Patrick Estebe- There is a very dangerous misconception in many people’s mind. Not sure of its origin; possibly the myths of the conquest of the west when small wooden military forts resisted because of superior fire power the attacks of small bands of Indians armed with bows and arrows. (No disrespect here to the Native Americans whose ancestors certainly deserved to be called braves; just evoking a possible model of the past). Perhaps it is an excess in self confidence brought by success in the dojo or at the gun range. In any case I have heard so many explaining to me how they would defend their dwelling against any intruders excluding any possibility of being overrun that I am truly wondering how to end once and for all this misconception. Many times I have failed to convince real estate owners that no matter how well defended they think their real estate is, and no matter how much firepower they think they have, it is no match against a swarm of attackers. So I am trying again here.
One way could be to simply say:”Remember the Alamo!” but the expression’s has taken another meaning, and few would understand that I am pointing to the fact that in spite of the extraordinary courage and fighting skills of the defenders the place was overrun by a superior numbers. Remember Custer could be closer. History is full of similar facts, and most castles have been taken regularly. No matter how strong the walls were and committed the defenders. The only ones to survive the onslaught were those, when the option was available, who could use a secret passage out and far away from the castle itself.
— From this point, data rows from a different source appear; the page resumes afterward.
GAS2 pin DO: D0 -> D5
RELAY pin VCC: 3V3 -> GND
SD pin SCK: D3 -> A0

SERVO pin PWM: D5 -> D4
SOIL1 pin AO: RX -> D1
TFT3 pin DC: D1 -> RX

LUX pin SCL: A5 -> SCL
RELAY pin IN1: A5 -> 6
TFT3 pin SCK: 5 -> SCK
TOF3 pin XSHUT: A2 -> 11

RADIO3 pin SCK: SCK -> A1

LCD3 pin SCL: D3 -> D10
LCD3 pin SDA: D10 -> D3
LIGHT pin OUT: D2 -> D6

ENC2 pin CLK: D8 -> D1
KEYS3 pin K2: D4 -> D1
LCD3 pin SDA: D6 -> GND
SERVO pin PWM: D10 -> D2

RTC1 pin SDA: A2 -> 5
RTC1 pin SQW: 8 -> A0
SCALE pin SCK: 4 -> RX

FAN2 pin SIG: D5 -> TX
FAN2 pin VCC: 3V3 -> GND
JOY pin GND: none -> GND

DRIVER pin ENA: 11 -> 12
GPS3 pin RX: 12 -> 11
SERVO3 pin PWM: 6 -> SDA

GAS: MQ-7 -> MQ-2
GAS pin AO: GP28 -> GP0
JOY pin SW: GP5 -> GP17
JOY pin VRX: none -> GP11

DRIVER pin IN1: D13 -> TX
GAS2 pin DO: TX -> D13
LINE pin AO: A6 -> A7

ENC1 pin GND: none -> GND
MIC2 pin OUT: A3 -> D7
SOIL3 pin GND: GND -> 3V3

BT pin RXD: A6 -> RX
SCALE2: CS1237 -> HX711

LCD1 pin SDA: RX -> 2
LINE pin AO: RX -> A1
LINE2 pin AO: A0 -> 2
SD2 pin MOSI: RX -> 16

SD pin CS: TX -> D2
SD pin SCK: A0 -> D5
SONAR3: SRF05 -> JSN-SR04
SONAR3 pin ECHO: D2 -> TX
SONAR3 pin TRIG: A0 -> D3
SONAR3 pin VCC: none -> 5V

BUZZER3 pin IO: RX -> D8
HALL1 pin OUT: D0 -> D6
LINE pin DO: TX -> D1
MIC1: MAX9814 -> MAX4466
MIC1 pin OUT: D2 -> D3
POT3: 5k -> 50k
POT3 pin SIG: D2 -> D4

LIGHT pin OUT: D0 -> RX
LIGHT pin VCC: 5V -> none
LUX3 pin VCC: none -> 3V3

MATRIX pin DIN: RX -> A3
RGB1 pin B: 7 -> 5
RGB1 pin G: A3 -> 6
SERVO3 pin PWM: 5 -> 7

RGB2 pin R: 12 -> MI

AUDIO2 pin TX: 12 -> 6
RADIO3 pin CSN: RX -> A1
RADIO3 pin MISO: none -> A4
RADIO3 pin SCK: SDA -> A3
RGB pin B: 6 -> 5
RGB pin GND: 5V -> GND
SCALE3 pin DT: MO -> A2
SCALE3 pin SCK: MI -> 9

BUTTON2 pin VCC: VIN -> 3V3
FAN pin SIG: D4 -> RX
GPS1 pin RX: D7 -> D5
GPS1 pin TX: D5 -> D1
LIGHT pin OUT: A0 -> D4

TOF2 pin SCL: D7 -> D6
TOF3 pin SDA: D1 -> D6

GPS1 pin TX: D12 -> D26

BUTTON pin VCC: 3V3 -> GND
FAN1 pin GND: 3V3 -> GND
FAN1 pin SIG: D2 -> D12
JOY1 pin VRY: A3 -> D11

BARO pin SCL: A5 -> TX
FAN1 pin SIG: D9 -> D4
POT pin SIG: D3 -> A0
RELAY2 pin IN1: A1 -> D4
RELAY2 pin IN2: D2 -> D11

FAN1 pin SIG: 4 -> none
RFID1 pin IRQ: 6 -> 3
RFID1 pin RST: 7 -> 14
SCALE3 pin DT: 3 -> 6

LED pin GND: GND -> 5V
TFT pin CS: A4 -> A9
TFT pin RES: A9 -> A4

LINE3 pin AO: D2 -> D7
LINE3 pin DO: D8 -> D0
This author had the opportunity to see firsthand in Haiti the effect of superior numbers against well armed and defended government troops: it is a striking memory. In fact definitely not for the faint hearted, many who have seen it wished they could “un-see” it. The burned bodies of the soldiers and the utter destruction of the place where not a single stone of the walls is left do leave a lasting impression.
Recently we all have seen how the hordes of rebels in Libya and then Syria defeated well armed military position. Since mercy is not the greatest quality of these rebels one can bet that the defenders did their best to avoid being defeated. Please understand that in no way I am suggesting that one cannot defend one’s dwelling; my entire life has been dedicated to security, under one cap or another, and I mean to keep doing just that, effectively and efficiently, and that requires a realistic approach of the available options. My purpose here is to point at an unbiased analysis of one’s defenses and see that while we should all prepare to defend against intruders, there is a point, a critical number of these intruders, beyond which very little can be done save dying with honor, like so many brave soldiers did in so many places they were asked to defend at all cost.
The purpose of security being quite different than that of the military, I would like to point out that the acceptable casualty rate in security is usually zero. A great many people who missed the writing on the wall in African countries, claiming:”Let them come, we can take care of them!” discovered too late that when “they” actually came there was simply too many of “them” and definitely not enough ammunition and gun hands on their side. They either saw their families butchered or got lucky and left in a hurry with the clothes they had on them. The battle of Rorke’s Drift dramatically depicted in the movie “Zulu” illustrates quite well actual the cost of defending with superior firepower against superior numbers. Now imagine that the Zulu had AK47 and we can all see that defending against that is impossible. If one would admit that most normal properties do not have a full infantry company to defend them, one would see that defending against overwhelming numbers can be heroic but is always suicidal.